BrainMoves

Develops core cognitive skills through multi-purpose programming, independent of subject area.

BrainMoves is our program designed to strengthen core cognitive skills – concentration, working memory, and systematic thinking – through chess-based activities that any teacher can deliver, regardless of subject expertise.

Unlike ChessMath, which is built into mathematics instruction and requires educators with math expertise, BrainMoves is not dependent on educator specialty. A geography teacher, a language arts instructor, or a science educator can all deliver the same material with equal effectiveness. This flexibility means schools don’t need to wait for specialist availability, and instead can integrate cognitive training into their existing schedule and across multiple classrooms simultaneously.

The program operates through structured lesson blocks — typically 1-2 sessions per week, each lasting around an hour — where students engage with chess-based puzzles and scenarios. These activities build two things at once: they train concentration and working memory while simultaneously teaching explicit problem-solving and planning skills. By training both cognitive capacity and teaching cognitive skills, students learn to think ahead and sustain attention – capacities that are often neglected in traditional curricula.

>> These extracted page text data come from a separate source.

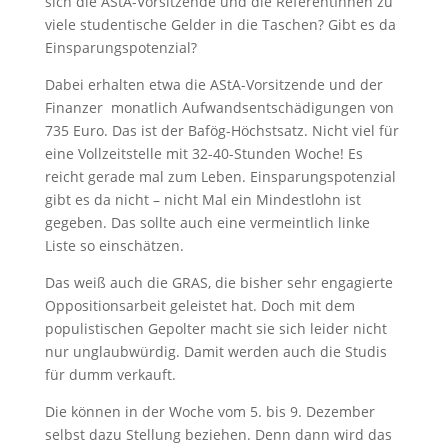
sich die AStA-Vorsitzende und die ReferentInnen zu
viele studentische Gelder in die Taschen? Gibt es da
Einsparungspotenzial?
Dabei erhalten etwa die AStA-Vorsitzende und der
Finanzer monatlich Aufwandsentschädigungen von
735 Euro. Das ist der Bafög-Höchstsatz. Nicht viel für
eine Vollzeitstelle mit 32-40-Stunden Woche! Es
reicht gerade mal zum Leben. Einsparungspotenzial
gibt es da nicht – nicht Mal ein Mindestlohn ist
gegeben. Das sollte auch eine vermeintlich linke
Liste so einschätzen.
Das weiß auch die GRAS, die bisher sehr engagierte
Oppositionsarbeit geleistet hat. Doch mit dem
populistischen Gepolter macht sie sich leider nicht
nur unglaubwürdig. Damit werden auch die Studis
für dumm verkauft.
Die können in der Woche vom 5. bis 9. Dezember
selbst dazu Stellung beziehen. Denn dann wird das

Because the material isn’t tied to a specific subject area, teachers have flexibility in when and how to deploy it within their schedules, making BrainMoves easier to implement across diverse school contexts than discipline-specific programs.

HPS – Brain on the Schedule®

76% of teachers’ responses indicate that HPS has helped to shift students’ perception of what they can do. Pupils became better at recognising and tolerating each other, helping one another, taking care of each other’s belongings, and interacting with courtesy and respect.

Hjernen på skemaet (HPS) works with children and young people in special classes’ mental health and well-being through school chess.

Impact of Chess on Reading

When compared to a national level, student participants saw an average of a 5.4 percentile gain in reading proficiency scores. 68% of participants saw this increase, compared to 37% in the control group.

Researchers attribute this gain to increases in general intelligence, concentration, self-control, concentration, positive ego, and much more.

Areas of Cognitive Development

Skills examined: focus, visualisation (seeing different sequences of events on the board), analytical ability (thinking before deciding based on evaluating multiple options), abstract thinking, and planning

Important to note that the results of this study are only based on year 1 of the research, and that this study was done independently and was not peer-reviewed

Critical and Creative Thinking

Chess created a 16.8% increase in critical thinking scores and benefited critical thinking skills in these categories: 1.5x increase in originality , 2.5x increase in flexibility, and 5x increase in fluency.

Study size was N=94, with N=15 for the chess group. Out of the chess experimental group, 3/15 students became candidate masters. Note that predisposed intelligence may impact the validity of results.